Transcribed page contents
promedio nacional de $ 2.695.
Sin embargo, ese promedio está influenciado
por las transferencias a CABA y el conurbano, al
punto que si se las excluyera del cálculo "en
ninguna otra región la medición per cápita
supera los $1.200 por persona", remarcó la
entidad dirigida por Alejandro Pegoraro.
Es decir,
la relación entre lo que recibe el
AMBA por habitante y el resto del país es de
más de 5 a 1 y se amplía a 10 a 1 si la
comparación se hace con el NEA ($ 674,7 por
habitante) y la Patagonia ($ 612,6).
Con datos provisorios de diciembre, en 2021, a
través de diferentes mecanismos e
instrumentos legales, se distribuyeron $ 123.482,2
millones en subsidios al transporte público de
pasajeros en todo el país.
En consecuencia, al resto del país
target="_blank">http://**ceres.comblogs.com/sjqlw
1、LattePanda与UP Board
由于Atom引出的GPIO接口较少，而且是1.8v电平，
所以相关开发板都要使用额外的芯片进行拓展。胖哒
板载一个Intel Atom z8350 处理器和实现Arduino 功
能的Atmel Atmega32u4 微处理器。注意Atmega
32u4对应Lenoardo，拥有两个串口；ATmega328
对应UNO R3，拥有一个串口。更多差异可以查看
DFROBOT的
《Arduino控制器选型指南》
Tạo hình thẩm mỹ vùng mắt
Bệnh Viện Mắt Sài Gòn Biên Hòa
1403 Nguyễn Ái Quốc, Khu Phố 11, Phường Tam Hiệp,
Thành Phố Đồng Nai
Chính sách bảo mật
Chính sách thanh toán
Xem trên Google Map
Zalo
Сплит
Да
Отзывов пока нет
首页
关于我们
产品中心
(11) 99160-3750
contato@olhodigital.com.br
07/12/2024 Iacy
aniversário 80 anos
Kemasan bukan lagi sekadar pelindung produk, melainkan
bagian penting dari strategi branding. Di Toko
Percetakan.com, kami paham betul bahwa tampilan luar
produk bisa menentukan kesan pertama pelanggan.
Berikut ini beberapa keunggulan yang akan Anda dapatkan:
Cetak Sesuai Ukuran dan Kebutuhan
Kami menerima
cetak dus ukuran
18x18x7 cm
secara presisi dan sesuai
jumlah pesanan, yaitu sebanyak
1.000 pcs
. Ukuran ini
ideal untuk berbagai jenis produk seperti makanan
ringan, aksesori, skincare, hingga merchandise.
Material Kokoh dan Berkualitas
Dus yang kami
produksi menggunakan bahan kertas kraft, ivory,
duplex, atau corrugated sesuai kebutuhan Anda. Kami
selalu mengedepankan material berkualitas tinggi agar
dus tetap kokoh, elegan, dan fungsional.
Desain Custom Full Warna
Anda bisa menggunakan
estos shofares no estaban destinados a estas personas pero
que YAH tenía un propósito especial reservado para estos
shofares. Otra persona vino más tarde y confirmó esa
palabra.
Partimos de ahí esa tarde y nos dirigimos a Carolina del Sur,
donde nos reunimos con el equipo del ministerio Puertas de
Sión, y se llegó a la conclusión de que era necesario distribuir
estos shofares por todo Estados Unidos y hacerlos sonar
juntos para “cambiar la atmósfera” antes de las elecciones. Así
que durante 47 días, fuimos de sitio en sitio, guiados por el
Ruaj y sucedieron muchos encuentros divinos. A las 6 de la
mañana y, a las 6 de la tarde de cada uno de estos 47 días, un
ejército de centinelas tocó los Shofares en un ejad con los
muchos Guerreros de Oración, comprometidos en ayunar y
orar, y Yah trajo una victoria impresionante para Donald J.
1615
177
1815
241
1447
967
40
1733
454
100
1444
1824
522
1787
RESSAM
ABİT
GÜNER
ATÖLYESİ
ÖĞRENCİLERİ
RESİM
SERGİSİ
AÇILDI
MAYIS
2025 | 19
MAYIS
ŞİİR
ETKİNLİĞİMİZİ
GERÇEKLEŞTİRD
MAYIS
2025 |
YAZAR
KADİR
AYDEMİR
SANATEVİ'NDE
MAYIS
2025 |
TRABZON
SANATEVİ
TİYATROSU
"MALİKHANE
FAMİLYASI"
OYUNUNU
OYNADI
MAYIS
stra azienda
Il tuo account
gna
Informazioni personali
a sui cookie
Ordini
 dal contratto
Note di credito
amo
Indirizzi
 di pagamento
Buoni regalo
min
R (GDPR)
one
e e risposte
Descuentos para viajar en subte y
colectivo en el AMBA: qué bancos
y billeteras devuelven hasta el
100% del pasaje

### What you are asked to do
Retype exactly. Start at the line with "Il tuo account" and stop at the last line of the data.

### Response to the task
Il tuo account
gna
Informazioni personali
a sui cookie
Ordini
 dal contratto
Note di credito
amo
Indirizzi
 di pagamento
Buoni regalo
min
R (GDPR)
one
e e risposte
Descuentos para viajar en subte y
colectivo en el AMBA: qué bancos
y billeteras devuelven hasta el
100% del pasaje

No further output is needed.